_Required action a_:
Reproduce the listing that follows the road racing article line for line, with the pictures omitted.

_Text excerpt_:

#####

How have the mighty fallen..
Phil Hall asks, ‘where have the crowds gone’
This article will probably be the most difficult that I have had to write because I’m going to try and address the issue of what’s wrong with Australian road racing, and, specifically, where have the crowds gone.
Compared to some, I am a comparative newcomer to the sport of road racing. While having been a rider for a few years before, I didn’t attend my first road race meeting till 1976. With a plethora of sounds and sensations to take in, noting the size or otherwise of the crowd was not really a priority, though the crowd that sought whatever shade was available that scorching weekend did seem, in retrospect, to be impressive.
As soon as I started attending meetings on a regular basis it became clear that, while the crowds were not as big as the car race meetings that I used to attend, they were impressive nonetheless. Trying to photograph at BP Corner at Oran Park when the crowds were 10 deep at the fence was a challenge. And, of course, the crowds at Bathurst were enormous.
Fast forward to today and any road race meeting you attend across the nation will have either no crowd in the grandstand or a very tiny one. Sadly, the majority of people who make up a crowd will usually be the friends and families of the competitors who are putting on the show. Where have the crowds gone? Why does the paying public no longer head to the track on the weekend?

#####

_Task inputs_:
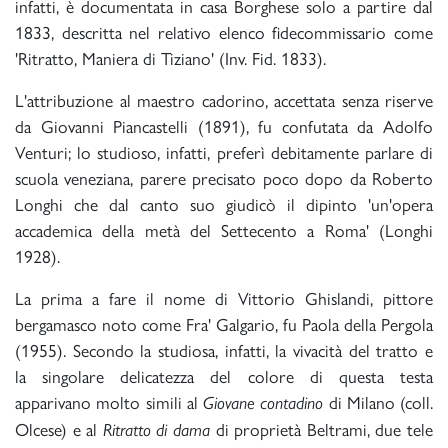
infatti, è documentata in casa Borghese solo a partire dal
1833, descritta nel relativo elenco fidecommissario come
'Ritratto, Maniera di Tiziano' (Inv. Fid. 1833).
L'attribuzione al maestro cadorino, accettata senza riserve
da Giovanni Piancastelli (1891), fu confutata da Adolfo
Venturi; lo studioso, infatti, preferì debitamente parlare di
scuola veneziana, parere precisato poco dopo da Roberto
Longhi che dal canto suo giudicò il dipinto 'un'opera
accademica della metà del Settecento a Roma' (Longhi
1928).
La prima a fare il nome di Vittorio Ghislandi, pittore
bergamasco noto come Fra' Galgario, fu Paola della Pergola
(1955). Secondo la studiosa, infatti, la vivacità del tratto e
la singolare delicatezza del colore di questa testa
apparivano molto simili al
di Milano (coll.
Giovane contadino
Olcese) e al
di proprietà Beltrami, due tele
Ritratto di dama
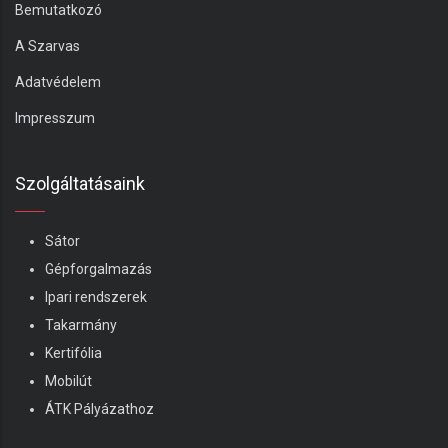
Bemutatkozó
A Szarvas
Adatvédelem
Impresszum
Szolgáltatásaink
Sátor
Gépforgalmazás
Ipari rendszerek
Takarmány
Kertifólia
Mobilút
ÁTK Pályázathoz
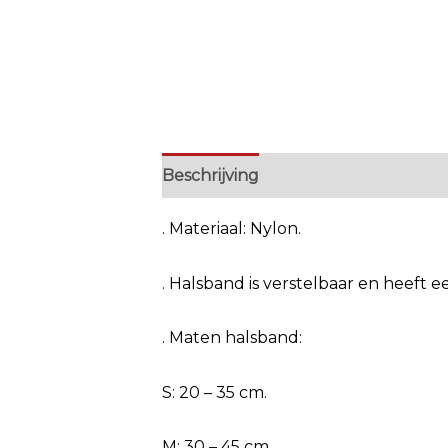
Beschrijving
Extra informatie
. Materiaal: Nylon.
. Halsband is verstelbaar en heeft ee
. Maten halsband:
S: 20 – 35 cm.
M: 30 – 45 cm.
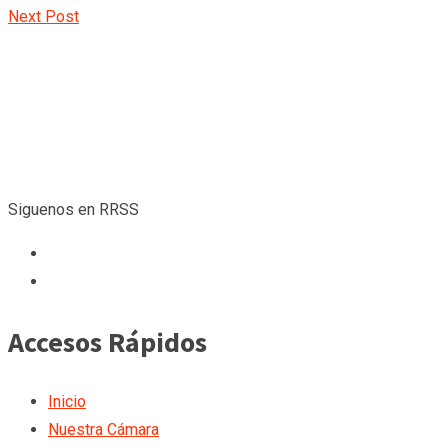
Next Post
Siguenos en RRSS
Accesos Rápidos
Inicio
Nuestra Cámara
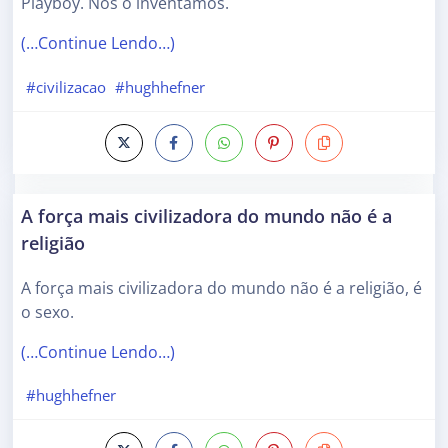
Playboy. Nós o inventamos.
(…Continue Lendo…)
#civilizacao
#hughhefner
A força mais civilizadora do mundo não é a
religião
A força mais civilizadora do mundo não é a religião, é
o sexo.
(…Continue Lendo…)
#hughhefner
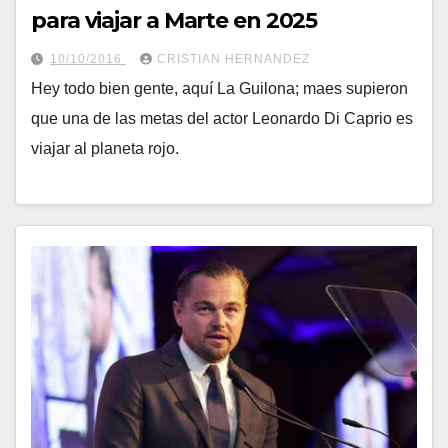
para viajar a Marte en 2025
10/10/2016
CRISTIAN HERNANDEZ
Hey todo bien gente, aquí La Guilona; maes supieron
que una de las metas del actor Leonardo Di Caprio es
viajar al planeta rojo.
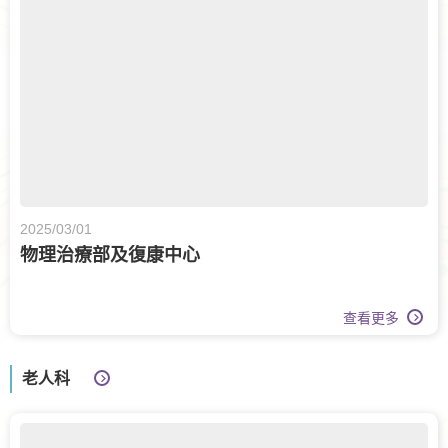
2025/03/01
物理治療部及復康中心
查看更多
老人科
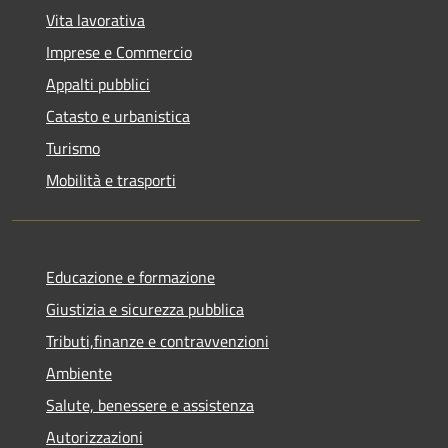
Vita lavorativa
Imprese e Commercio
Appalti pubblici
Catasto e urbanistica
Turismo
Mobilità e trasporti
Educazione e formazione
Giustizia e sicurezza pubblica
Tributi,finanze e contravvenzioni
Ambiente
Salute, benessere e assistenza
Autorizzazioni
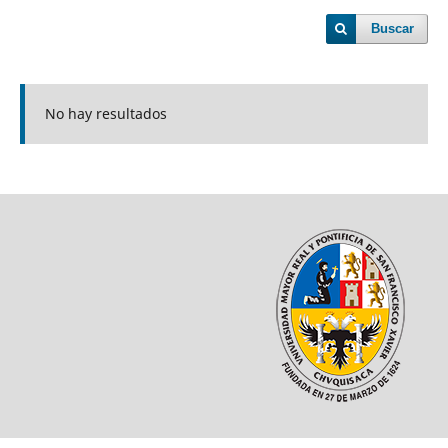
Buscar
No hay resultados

#####

_Required action b_:
According to the article on Australian road racing crowds, in what year did the writer attend a first road race meeting?

_Exercise solution a_:
infatti, è documentata in casa Borghese solo a partire dal
1833, descritta nel relativo elenco fidecommissario come
'Ritratto, Maniera di Tiziano' (Inv. Fid. 1833).
L'attribuzione al maestro cadorino, accettata senza riserve
da Giovanni Piancastelli (1891), fu confutata da Adolfo
Venturi; lo studioso, infatti, preferì debitamente parlare di
scuola veneziana, parere precisato poco dopo da Roberto
Longhi che dal canto suo giudicò il dipinto 'un'opera
accademica della metà del Settecento a Roma' (Longhi
1928).
La prima a fare il nome di Vittorio Ghislandi, pittore
bergamasco noto come Fra' Galgario, fu Paola della Pergola
(1955). Secondo la studiosa, infatti, la vivacità del tratto e
la singolare delicatezza del colore di questa testa
apparivano molto simili al
di Milano (coll.
Giovane contadino
Olcese) e al
di proprietà Beltrami, due tele
Ritratto di dama
Bemutatkozó
A Szarvas
Adatvédelem
Impresszum
Szolgáltatásaink
Sátor
Gépforgalmazás
Ipari rendszerek
Takarmány
Kertifólia
Mobilút
ÁTK Pályázathoz
Beschrijving
Extra informatie
. Materiaal: Nylon.
. Halsband is verstelbaar en heeft ee
. Maten halsband:
S: 20 – 35 cm.
M: 30 – 45 cm.
Next Post
Siguenos en RRSS
Accesos Rápidos
Inicio
Nuestra Cámara
Playboy. Nós o inventamos.
(…Continue Lendo…)
#civilizacao
#hughhefner
A força mais civilizadora do mundo não é a
religião
A força mais civilizadora do mundo não é a religião, é
o sexo.
(…Continue Lendo…)
#hughhefner
para viajar a Marte en 2025
10/10/2016
CRISTIAN HERNANDEZ
Hey todo bien gente, aquí La Guilona; maes supieron
que una de las metas del actor Leonardo Di Caprio es
viajar al planeta rojo.
2025/03/01
物理治療部及復康中心
查看更多
老人科
Vita lavorativa
Imprese e Commercio
Appalti pubblici
Catasto e urbanistica
Turismo
Mobilità e trasporti
Educazione e formazione
Giustizia e sicurezza pubblica
Tributi,finanze e contravvenzioni
Ambiente
Salute, benessere e assistenza
Autorizzazioni
Buscar
No hay resultados

_Exercise solution b_:
1976